At Wise Systems, our business is focused on last-mile logistics and providing customers with a perfect delivery experience. Our software continuously learns from fleet data, helping optimize and improve fleet performance over time. To do that, we need to work with clean and robust data sets. That’s why we’re sticklers about dirty data. How do we categorize dirty data? Here are some of the issues we encounter as we work to improve fleet efficiency:
Missing data –Important information like an address or delivery time windows for a customer may be missing
Stale data – Perhaps someone has left the company and the contact information for a customer is no longer relevant.
Inaccurate data – A vehicle capacity may be 42,000 pounds, but someone typed in 4,200 instead – this would lead to a lot of nearly empty trucks!
Incompatible data – The inventory is measured in weight in the OMS, however, truck capacity for routing is in CEs or units.
Changing rules for data input – Suppose you have one field in your ERP to track delivery windows. Previously, this field was used to track open and close times of businesses.
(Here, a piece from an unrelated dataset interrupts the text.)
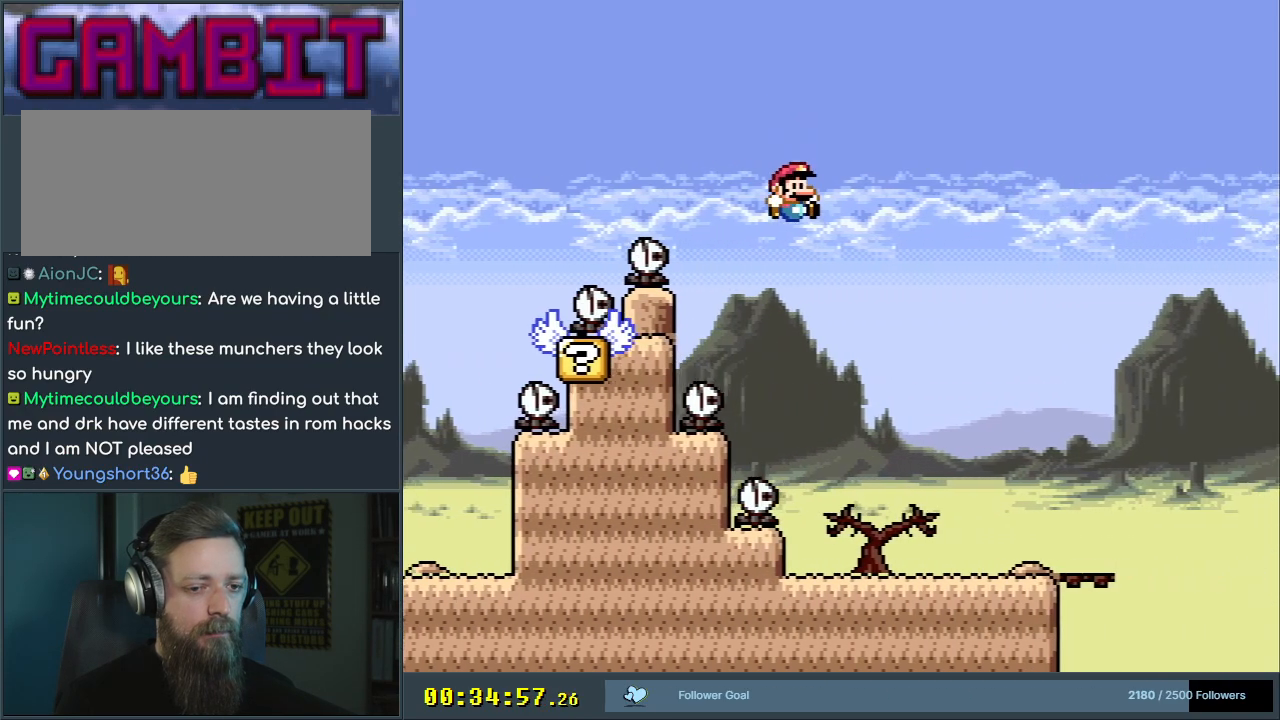
{"buttons": ["Y", "DPAD_RIGHT"], "events": [[217, "DPAD_LEFT", "down"], [367, "DPAD_LEFT", "up"], [450, "B", "up"], [467, "DPAD_RIGHT", "down"]]}
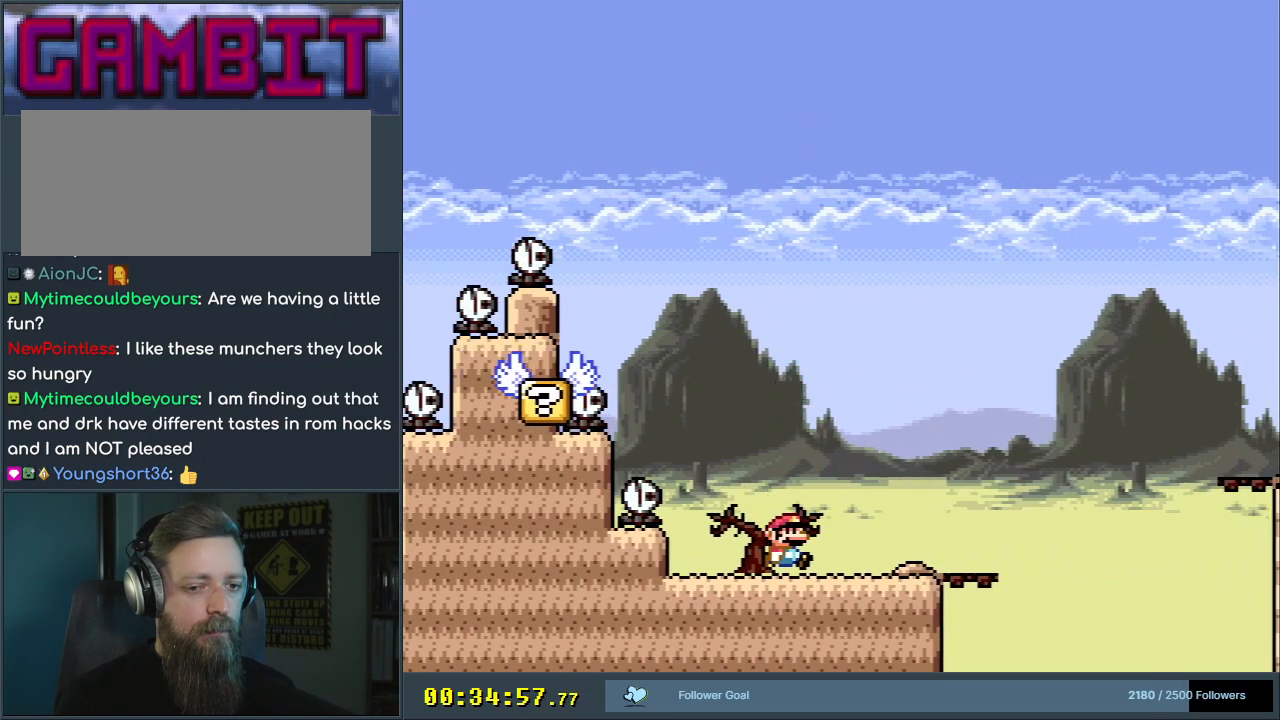
{"buttons": ["Y", "DPAD_RIGHT"], "events": [[167, "DPAD_RIGHT", "up"], [433, "DPAD_RIGHT", "down"]]}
Now, some sales representatives use it to capture the actual delivery time window. There is no way for you to determine which time windows reflect which truth.
When you start by creating a holistic data model to collect and catalog your data, you’re heading in the right direction, but you need to answer the big questions first: “What will this data be used for?” and “How do we plan on solving problems with the data?” Starting at that very high level is important because data can tell a story, and you need to decide what story you want to tell.
A lot of people put too much faith in the data itself, but they don’t have the right processes in place to maintain the data, clean it, and to make sure everyone is onboard. The biggest issue is consistency. So, at Wise Systems, we’re asking our clients to give us their source of truth – and that’s their data. If they’re not confident with that, it’s very difficult for us to give them back the most efficient, optimized routes.
A place that every company can start is through documentation. One thing every company should do is create an internal data dictionary for whatever databases are responsible for giving us data. This lays out consistent rules on how fields should be used, what the data represents, and if that data is coming from another system, which system it’s coming from. Ideally, companies will have someone whose responsibility is master data management and gets certified in this area.
We take a lot of precautions and do types of data cleansing and manipulation once we receive data. But, when the clients make clean data a priority, it has a significant positive impact on results. Building highly optimized precise, cost-effective routes is predicated on having really great data. Conceptually, people think it’s simple “Of course, I’ll just keep everything up to date. If I’m a driver or a sales rep and I know that there’s a new piece of information I know I need to add it to a profile.” But, over time there are gaps. We know these gaps aren’t done maliciously; they just build up.
Dirty data is a problem that a lot of businesses are experiencing, and it’s not trivial. But we can’t boil the ocean all in one go – you’ve just got to start, and you’ve got to make this best practice known and get more people to see the impact. Why should businesses care? Why should anyone feel incentivized to update customer records, to be accountable? It all comes down to dollars and cents. That’s how you save money. When you’re able to utilize these tools to their fullest potential, you become more efficient and more cost-effective – and that’s the key to success in this increasingly dynamic world.